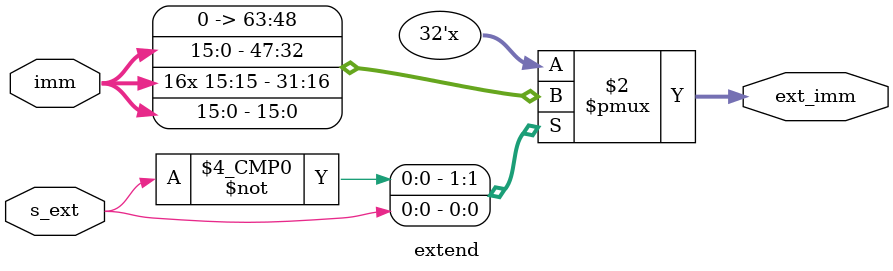
<source format=v>
module extend(s_ext,imm,ext_imm);
input [15:0]imm;//16位立即数，来自于指令
input s_ext;//选择控制信号,来自于ctrl模块
output reg [31:0] ext_imm;//32位扩展后的数据
always@(*)
begin
	case(s_ext)
	0:
	ext_imm = {{16{1'b0}}, imm[15:0]};
	1:
	ext_imm = {{16{imm[15]}}, imm[15:0]};
	endcase
end
endmodule




</source>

********************

Instruction = The expected output is each line of the records above that includes the word "input".

Solution to this exercise =
input [15:0]imm;//16位立即数，来自于指令
input s_ext;//选择控制信号,来自于ctrl模块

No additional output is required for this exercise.